# EXERCISE REQUIREMENTS
Repeat what the lines below say, word for word, and skip every image.

# DATA EXCERPT
Start of Block

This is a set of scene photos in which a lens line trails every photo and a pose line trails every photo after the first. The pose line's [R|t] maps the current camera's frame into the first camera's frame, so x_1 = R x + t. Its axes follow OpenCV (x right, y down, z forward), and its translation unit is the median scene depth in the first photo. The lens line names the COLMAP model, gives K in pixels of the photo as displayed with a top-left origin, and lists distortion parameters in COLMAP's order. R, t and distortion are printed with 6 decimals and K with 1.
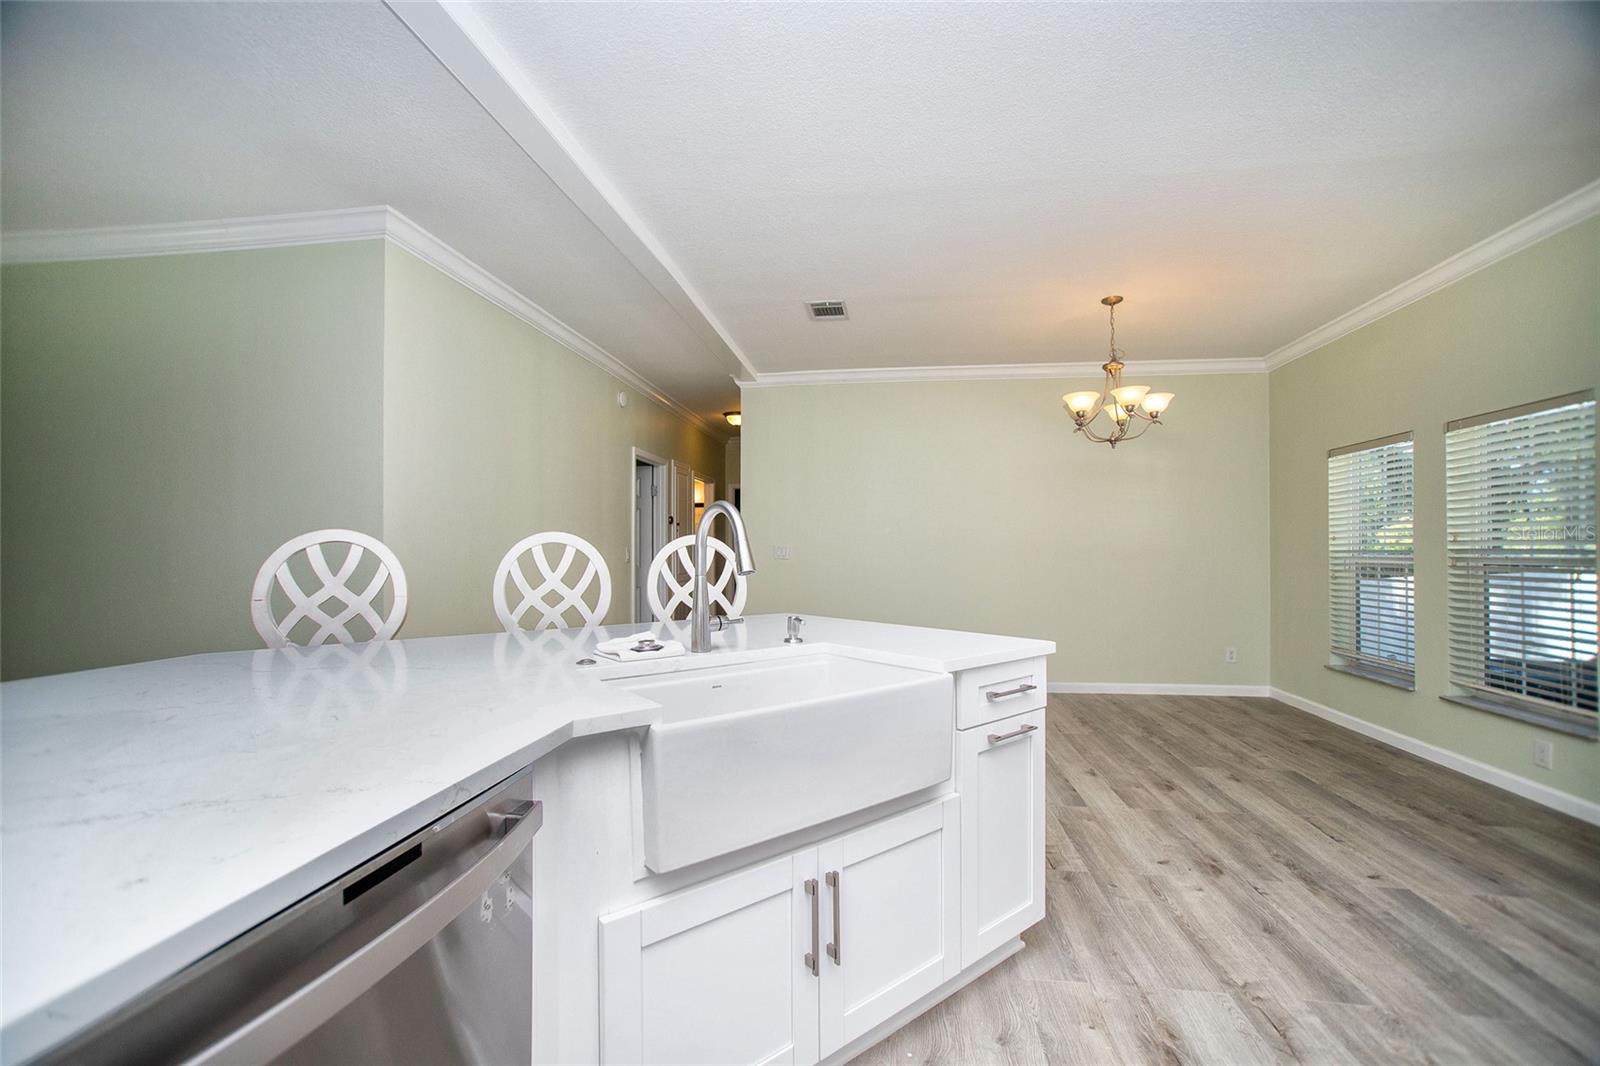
lens RADIAL K [[681.6, 0, 801.1], [0, 681.6, 532.8], [0, 0, 1]] dist [-0.016386, 0.000614]
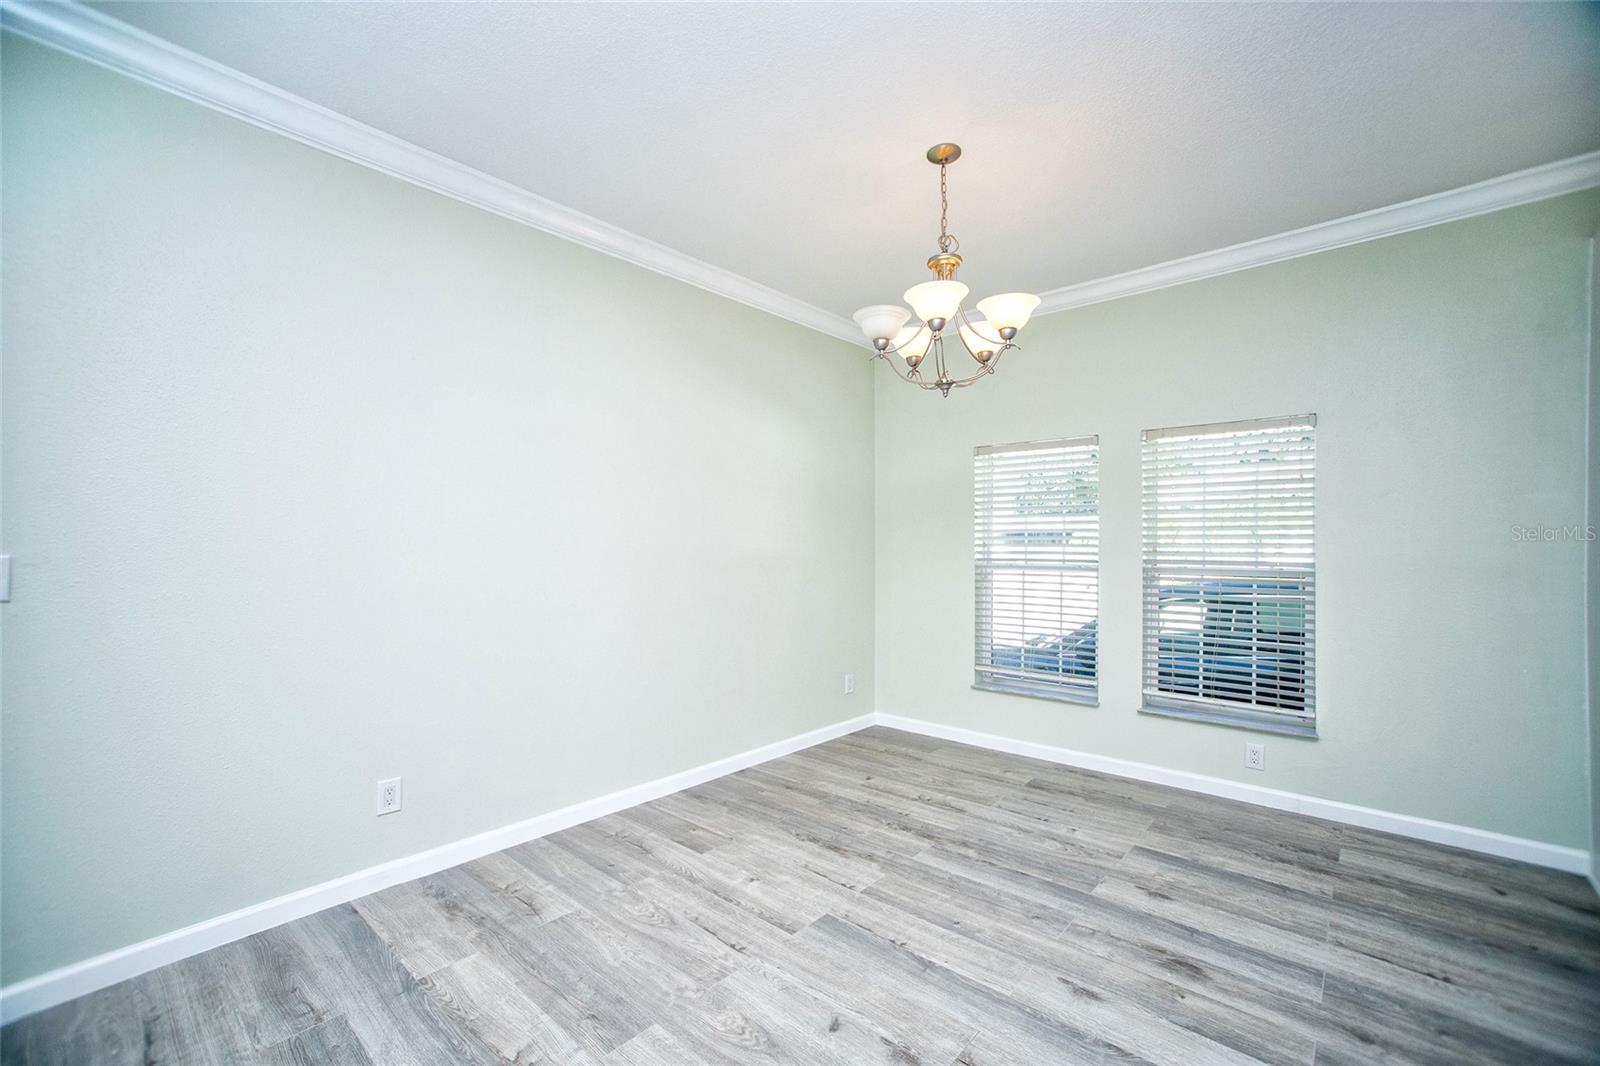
lens RADIAL K [[663.7, 0, 785.7], [0, 663.7, 539.0], [0, 0, 1]] dist [-0.016411, 0.004815]
pose [[0.547350, 0.003634, 0.836896, -0.120513], [-0.022206, 0.999702, 0.010182, -0.001640], [-0.836609, -0.024157, 0.547268, 0.841265]]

End of Block

# WRITTEN ANSWER
This is a set of scene photos in which a lens line trails every photo and a pose line trails every photo after the first. The pose line's [R|t] maps the current camera's frame into the first camera's frame, so x_1 = R x + t. Its axes follow OpenCV (x right, y down, z forward), and its translation unit is the median scene depth in the first photo. The lens line names the COLMAP model, gives K in pixels of the photo as displayed with a top-left origin, and lists distortion parameters in COLMAP's order. R, t and distortion are printed with 6 decimals and K with 1.
lens RADIAL K [[681.6, 0, 801.1], [0, 681.6, 532.8], [0, 0, 1]] dist [-0.016386, 0.000614]
lens RADIAL K [[663.7, 0, 785.7], [0, 663.7, 539.0], [0, 0, 1]] dist [-0.016411, 0.004815]
pose [[0.547350, 0.003634, 0.836896, -0.120513], [-0.022206, 0.999702, 0.010182, -0.001640], [-0.836609, -0.024157, 0.547268, 0.841265]]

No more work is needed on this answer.